A study from the University of Queensland found that people who sleep at the helm of a vehicle are more likely to get arrested than those who don’t.

The study, published in the Journal of Experimental Criminology, looked at data from Queensland police in 2011.

The results show that those who took a nap on the wheel were more than twice as likely to be arrested than people who didn’t.

A nap on a vehicle while driving is illegal in Queensland, meaning it’s against the law to drive while asleep, even if you’re asleep.

The law is aimed at preventing accidents, but it’s also a common way for drivers to relax.

In the Queensland study, the researchers used a vehicle-based questionnaire to measure the number of times a driver had been asleep at the time of the crash, as well as their level of sleepiness at the crash.

“When we looked at the overall sleepiness index we saw that those drivers who had been driving for less than a day were more likely than those drivers with a longer period of time on the road to be asleep,” lead researcher, Dr. Scott McEvoy, said in a press release.

“For drivers who have been driving longer than a week, the drivers who were sleeping more than a night on the job, were more at risk of being arrested.”

The researchers said that drivers who slept more than two hours were more prone to a crash than those that slept less than 10 minutes.

“In other words, the driver who was sleeping less than two minutes may be at risk for a crash even if they’re asleep at wheel,” McEvow said.

He added that drivers with more than one night of sleep on the clock had a 10% chance of being stopped by police, compared to drivers who did not.

“The driver who has slept more is also more likely of being in the driver’s seat and less likely to face the consequences of a crash,” he said.

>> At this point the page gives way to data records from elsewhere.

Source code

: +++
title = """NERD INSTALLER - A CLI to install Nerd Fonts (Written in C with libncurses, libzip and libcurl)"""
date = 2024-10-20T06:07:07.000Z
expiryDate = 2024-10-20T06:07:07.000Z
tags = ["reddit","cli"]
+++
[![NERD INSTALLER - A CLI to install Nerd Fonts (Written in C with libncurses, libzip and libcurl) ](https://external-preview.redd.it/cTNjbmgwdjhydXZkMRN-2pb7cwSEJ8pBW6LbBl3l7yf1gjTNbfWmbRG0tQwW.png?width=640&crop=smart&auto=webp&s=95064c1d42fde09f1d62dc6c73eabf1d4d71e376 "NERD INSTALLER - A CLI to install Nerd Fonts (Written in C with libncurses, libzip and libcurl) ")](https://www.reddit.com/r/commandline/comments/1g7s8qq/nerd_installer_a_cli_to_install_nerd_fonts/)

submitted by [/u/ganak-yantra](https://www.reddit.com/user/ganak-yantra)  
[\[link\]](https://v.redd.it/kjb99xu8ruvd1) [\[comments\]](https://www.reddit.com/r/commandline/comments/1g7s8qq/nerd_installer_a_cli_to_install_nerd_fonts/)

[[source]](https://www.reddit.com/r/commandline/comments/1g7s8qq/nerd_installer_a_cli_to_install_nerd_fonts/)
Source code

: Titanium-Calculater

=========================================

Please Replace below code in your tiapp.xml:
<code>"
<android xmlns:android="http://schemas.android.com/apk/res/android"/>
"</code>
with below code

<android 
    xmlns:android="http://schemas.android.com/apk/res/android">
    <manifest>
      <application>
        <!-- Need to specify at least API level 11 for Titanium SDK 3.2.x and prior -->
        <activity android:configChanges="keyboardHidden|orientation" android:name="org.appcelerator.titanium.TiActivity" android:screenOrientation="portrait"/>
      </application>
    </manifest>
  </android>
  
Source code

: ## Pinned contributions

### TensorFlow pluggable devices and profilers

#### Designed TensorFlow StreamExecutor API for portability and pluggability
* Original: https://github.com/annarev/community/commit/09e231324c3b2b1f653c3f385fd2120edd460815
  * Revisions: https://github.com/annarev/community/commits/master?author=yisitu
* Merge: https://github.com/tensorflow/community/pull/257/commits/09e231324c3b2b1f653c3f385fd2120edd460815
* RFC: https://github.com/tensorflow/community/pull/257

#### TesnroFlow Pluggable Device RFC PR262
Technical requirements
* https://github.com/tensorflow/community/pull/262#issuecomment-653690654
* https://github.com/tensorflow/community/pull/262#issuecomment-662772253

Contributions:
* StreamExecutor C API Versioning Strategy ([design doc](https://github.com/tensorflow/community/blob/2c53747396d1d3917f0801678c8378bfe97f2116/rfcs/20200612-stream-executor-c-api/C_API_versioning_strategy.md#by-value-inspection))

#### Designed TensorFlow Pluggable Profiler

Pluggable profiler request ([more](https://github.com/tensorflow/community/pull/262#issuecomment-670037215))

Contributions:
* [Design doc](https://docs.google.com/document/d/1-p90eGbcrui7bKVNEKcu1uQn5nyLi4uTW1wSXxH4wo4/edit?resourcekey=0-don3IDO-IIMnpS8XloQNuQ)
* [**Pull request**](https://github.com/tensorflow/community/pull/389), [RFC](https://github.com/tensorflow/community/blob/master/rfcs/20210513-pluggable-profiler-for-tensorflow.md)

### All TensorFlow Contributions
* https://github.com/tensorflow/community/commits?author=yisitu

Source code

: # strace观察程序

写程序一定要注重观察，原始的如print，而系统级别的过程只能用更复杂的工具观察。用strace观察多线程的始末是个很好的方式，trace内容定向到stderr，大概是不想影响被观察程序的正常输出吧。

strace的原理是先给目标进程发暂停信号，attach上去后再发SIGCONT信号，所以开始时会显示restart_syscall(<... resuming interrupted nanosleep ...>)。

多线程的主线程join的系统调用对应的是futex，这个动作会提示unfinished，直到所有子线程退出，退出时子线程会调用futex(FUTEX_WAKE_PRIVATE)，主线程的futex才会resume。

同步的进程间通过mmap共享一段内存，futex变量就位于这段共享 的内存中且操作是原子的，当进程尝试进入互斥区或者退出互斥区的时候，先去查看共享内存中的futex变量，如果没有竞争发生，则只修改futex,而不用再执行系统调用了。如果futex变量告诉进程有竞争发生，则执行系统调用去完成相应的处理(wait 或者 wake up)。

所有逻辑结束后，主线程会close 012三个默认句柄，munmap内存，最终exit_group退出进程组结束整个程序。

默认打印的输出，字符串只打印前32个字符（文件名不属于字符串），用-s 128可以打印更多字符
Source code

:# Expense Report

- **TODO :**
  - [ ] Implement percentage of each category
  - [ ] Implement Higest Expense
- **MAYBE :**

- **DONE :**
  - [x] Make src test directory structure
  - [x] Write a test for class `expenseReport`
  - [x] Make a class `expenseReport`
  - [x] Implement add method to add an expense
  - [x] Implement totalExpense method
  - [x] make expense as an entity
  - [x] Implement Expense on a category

McEvood added that the study also found that drivers sleeping at the wheels were more risky in other ways.

“Drivers who slept in the back of a moving vehicle were also more at the risk of a collision and having their licence suspended,” he added.

What’s the solution?

“Sleep in the passenger seat can be an effective alternative to sleeping in the front,” McAvoy said.

“You can also use the rear seat to sleep, so you don’t have to worry about getting hit by a car.”

According to McEvoys study, drivers who sleep in the rear are less likely than drivers who don and are also less likely of having a crash.

However, he said that it’s important to note that drivers should be careful when they’re sleeping in their back seat.

“Sleep is an essential element of driving, and while it may not be something you want to be doing in the dark, you should still exercise caution and keep your eyes on the car,” McDevoy said in the press release .

“It is very important to have some sleep, especially if you’ve got a busy schedule.”